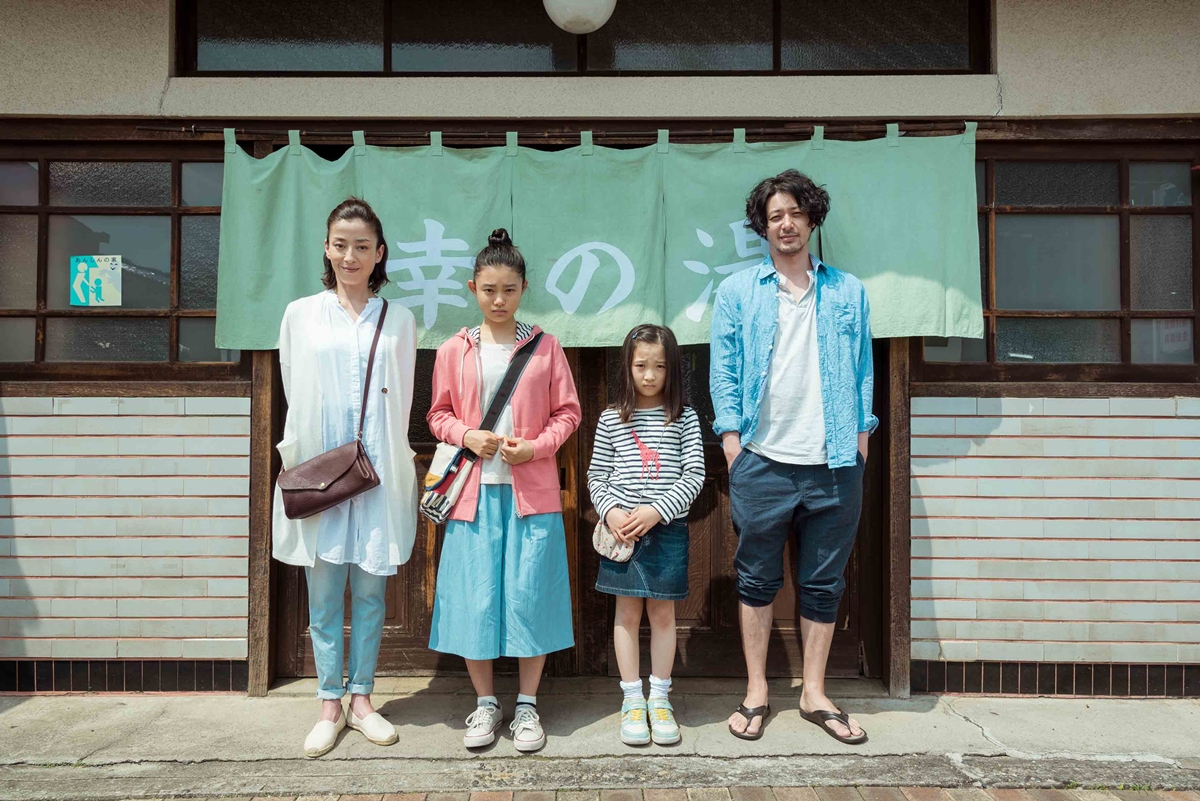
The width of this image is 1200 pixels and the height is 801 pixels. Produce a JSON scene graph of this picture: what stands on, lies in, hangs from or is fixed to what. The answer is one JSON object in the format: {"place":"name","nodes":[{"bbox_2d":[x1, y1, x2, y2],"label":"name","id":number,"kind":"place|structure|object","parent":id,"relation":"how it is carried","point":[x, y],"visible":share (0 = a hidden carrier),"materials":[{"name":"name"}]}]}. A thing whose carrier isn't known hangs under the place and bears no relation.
{"place":"outdoors","nodes":[
{"label":"outdoors","id":0,"kind":"place"},
{"bbox_2d":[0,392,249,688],"label":"brick wall","id":1,"kind":"structure","parent":0,"point":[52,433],"materials":[{"name":"brick"}]},
{"bbox_2d":[0,0,1199,705],"label":"building","id":2,"kind":"structure","parent":0,"point":[151,87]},
{"bbox_2d":[0,135,240,376],"label":"window","id":3,"kind":"structure","parent":2,"relation":"in","point":[118,166],"materials":[{"name":"brown glass"}]},
{"bbox_2d":[70,254,121,306],"label":"poster","id":4,"kind":"object","parent":3,"relation":"attached to","point":[90,295],"visible":0.99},
{"bbox_2d":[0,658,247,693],"label":"baseboard","id":5,"kind":"object","parent":2,"relation":"attached to","point":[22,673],"visible":0.71,"materials":[{"name":"tile"}]},
{"bbox_2d":[276,341,592,680],"label":"wooden door","id":6,"kind":"structure","parent":2,"relation":"in","point":[299,643],"materials":[{"name":"brown wood"}]},
{"bbox_2d":[542,0,616,34],"label":"globe lamp","id":7,"kind":"object","parent":2,"relation":"attached to","point":[600,17],"visible":0.98,"materials":[{"name":"white glass"}]},
{"bbox_2d":[172,0,988,76],"label":"transom window","id":8,"kind":"structure","parent":2,"relation":"in","point":[945,61],"materials":[{"name":"glass"}]},
{"bbox_2d":[180,121,984,145],"label":"curtain rod","id":9,"kind":"object","parent":2,"relation":"attached to","point":[545,134],"visible":0.84,"materials":[{"name":"brown wood"}]},
{"bbox_2d":[214,129,985,350],"label":"noren curtain","id":10,"kind":"object","parent":9,"relation":"hanging from","point":[940,318],"visible":0.76,"materials":[{"name":"green fabric"}]},
{"bbox_2d":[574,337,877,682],"label":"wooden door","id":11,"kind":"structure","parent":2,"relation":"in","point":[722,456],"materials":[{"name":"brown wood"}]},
{"bbox_2d":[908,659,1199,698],"label":"baseboard","id":12,"kind":"object","parent":2,"relation":"attached to","point":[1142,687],"visible":0.68,"materials":[{"name":"tile"}]},
{"bbox_2d":[921,136,1199,379],"label":"window","id":13,"kind":"structure","parent":2,"relation":"in","point":[1072,183],"materials":[{"name":"brown"}]},
{"bbox_2d":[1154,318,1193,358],"label":"sign","id":14,"kind":"object","parent":13,"relation":"attached to","point":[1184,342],"visible":0.59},
{"bbox_2d":[0,679,1199,795],"label":"pavement","id":15,"kind":"structure","parent":0,"point":[27,711],"materials":[{"name":"grey concrete"}]},
{"bbox_2d":[247,350,278,697],"label":"wooden post","id":16,"kind":"object","parent":15,"relation":"on","point":[264,624],"visible":0.64,"materials":[{"name":"brown wood"}]},
{"bbox_2d":[274,195,421,758],"label":"woman","id":17,"kind":"object","parent":15,"relation":"on","point":[308,323],"visible":0.97},
{"bbox_2d":[274,296,384,519],"label":"brown handbag","id":18,"kind":"object","parent":17,"relation":"hanging from","point":[308,507],"visible":0.94,"materials":[{"name":"brown leather"}]},
{"bbox_2d":[422,226,580,755],"label":"woman","id":19,"kind":"object","parent":15,"relation":"on","point":[529,454],"visible":0.98},
{"bbox_2d":[421,329,539,525],"label":"shoulder bag","id":20,"kind":"object","parent":19,"relation":"hanging from","point":[435,512],"visible":0.85,"materials":[{"name":"fabric"}]},
{"bbox_2d":[587,321,703,746],"label":"girl","id":21,"kind":"object","parent":15,"relation":"on","point":[621,444],"visible":0.99},
{"bbox_2d":[592,517,635,563],"label":"pouch","id":22,"kind":"object","parent":21,"relation":"hanging from","point":[602,545],"visible":0.7,"materials":[{"name":"beige fabric"}]},
{"bbox_2d":[714,170,874,745],"label":"man","id":23,"kind":"object","parent":15,"relation":"on","point":[743,470],"visible":0.99},
{"bbox_2d":[882,343,911,700],"label":"wooden post","id":24,"kind":"object","parent":15,"relation":"on","point":[900,477],"visible":0.72,"materials":[{"name":"brown wood"}]},
{"bbox_2d":[95,782,1199,800],"label":"brick pavement","id":25,"kind":"structure","parent":0,"point":[477,799],"materials":[{"name":"red brick"}]},
{"bbox_2d":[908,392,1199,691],"label":"brick wall","id":26,"kind":"structure","parent":0,"point":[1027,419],"materials":[{"name":"brick"}]}
]}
────────
### Instructions to follow
An exact copy of all the records, free of pictures, is the expected answer.

### Finished task
The width of this image is 1200 pixels and the height is 801 pixels. Produce a JSON scene graph of this picture: what stands on, lies in, hangs from or is fixed to what. The answer is one JSON object in the format: {"place":"name","nodes":[{"bbox_2d":[x1, y1, x2, y2],"label":"name","id":number,"kind":"place|structure|object","parent":id,"relation":"how it is carried","point":[x, y],"visible":share (0 = a hidden carrier),"materials":[{"name":"name"}]}]}. A thing whose carrier isn't known hangs under the place and bears no relation.
{"place":"outdoors","nodes":[
{"label":"outdoors","id":0,"kind":"place"},
{"bbox_2d":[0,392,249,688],"label":"brick wall","id":1,"kind":"structure","parent":0,"point":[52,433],"materials":[{"name":"brick"}]},
{"bbox_2d":[0,0,1199,705],"label":"building","id":2,"kind":"structure","parent":0,"point":[151,87]},
{"bbox_2d":[0,135,240,376],"label":"window","id":3,"kind":"structure","parent":2,"relation":"in","point":[118,166],"materials":[{"name":"brown glass"}]},
{"bbox_2d":[70,254,121,306],"label":"poster","id":4,"kind":"object","parent":3,"relation":"attached to","point":[90,295],"visible":0.99},
{"bbox_2d":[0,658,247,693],"label":"baseboard","id":5,"kind":"object","parent":2,"relation":"attached to","point":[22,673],"visible":0.71,"materials":[{"name":"tile"}]},
{"bbox_2d":[276,341,592,680],"label":"wooden door","id":6,"kind":"structure","parent":2,"relation":"in","point":[299,643],"materials":[{"name":"brown wood"}]},
{"bbox_2d":[542,0,616,34],"label":"globe lamp","id":7,"kind":"object","parent":2,"relation":"attached to","point":[600,17],"visible":0.98,"materials":[{"name":"white glass"}]},
{"bbox_2d":[172,0,988,76],"label":"transom window","id":8,"kind":"structure","parent":2,"relation":"in","point":[945,61],"materials":[{"name":"glass"}]},
{"bbox_2d":[180,121,984,145],"label":"curtain rod","id":9,"kind":"object","parent":2,"relation":"attached to","point":[545,134],"visible":0.84,"materials":[{"name":"brown wood"}]},
{"bbox_2d":[214,129,985,350],"label":"noren curtain","id":10,"kind":"object","parent":9,"relation":"hanging from","point":[940,318],"visible":0.76,"materials":[{"name":"green fabric"}]},
{"bbox_2d":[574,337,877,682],"label":"wooden door","id":11,"kind":"structure","parent":2,"relation":"in","point":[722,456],"materials":[{"name":"brown wood"}]},
{"bbox_2d":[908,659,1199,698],"label":"baseboard","id":12,"kind":"object","parent":2,"relation":"attached to","point":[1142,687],"visible":0.68,"materials":[{"name":"tile"}]},
{"bbox_2d":[921,136,1199,379],"label":"window","id":13,"kind":"structure","parent":2,"relation":"in","point":[1072,183],"materials":[{"name":"brown"}]},
{"bbox_2d":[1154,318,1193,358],"label":"sign","id":14,"kind":"object","parent":13,"relation":"attached to","point":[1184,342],"visible":0.59},
{"bbox_2d":[0,679,1199,795],"label":"pavement","id":15,"kind":"structure","parent":0,"point":[27,711],"materials":[{"name":"grey concrete"}]},
{"bbox_2d":[247,350,278,697],"label":"wooden post","id":16,"kind":"object","parent":15,"relation":"on","point":[264,624],"visible":0.64,"materials":[{"name":"brown wood"}]},
{"bbox_2d":[274,195,421,758],"label":"woman","id":17,"kind":"object","parent":15,"relation":"on","point":[308,323],"visible":0.97},
{"bbox_2d":[274,296,384,519],"label":"brown handbag","id":18,"kind":"object","parent":17,"relation":"hanging from","point":[308,507],"visible":0.94,"materials":[{"name":"brown leather"}]},
{"bbox_2d":[422,226,580,755],"label":"woman","id":19,"kind":"object","parent":15,"relation":"on","point":[529,454],"visible":0.98},
{"bbox_2d":[421,329,539,525],"label":"shoulder bag","id":20,"kind":"object","parent":19,"relation":"hanging from","point":[435,512],"visible":0.85,"materials":[{"name":"fabric"}]},
{"bbox_2d":[587,321,703,746],"label":"girl","id":21,"kind":"object","parent":15,"relation":"on","point":[621,444],"visible":0.99},
{"bbox_2d":[592,517,635,563],"label":"pouch","id":22,"kind":"object","parent":21,"relation":"hanging from","point":[602,545],"visible":0.7,"materials":[{"name":"beige fabric"}]},
{"bbox_2d":[714,170,874,745],"label":"man","id":23,"kind":"object","parent":15,"relation":"on","point":[743,470],"visible":0.99},
{"bbox_2d":[882,343,911,700],"label":"wooden post","id":24,"kind":"object","parent":15,"relation":"on","point":[900,477],"visible":0.72,"materials":[{"name":"brown wood"}]},
{"bbox_2d":[95,782,1199,800],"label":"brick pavement","id":25,"kind":"structure","parent":0,"point":[477,799],"materials":[{"name":"red brick"}]},
{"bbox_2d":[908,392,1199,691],"label":"brick wall","id":26,"kind":"structure","parent":0,"point":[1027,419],"materials":[{"name":"brick"}]}
]}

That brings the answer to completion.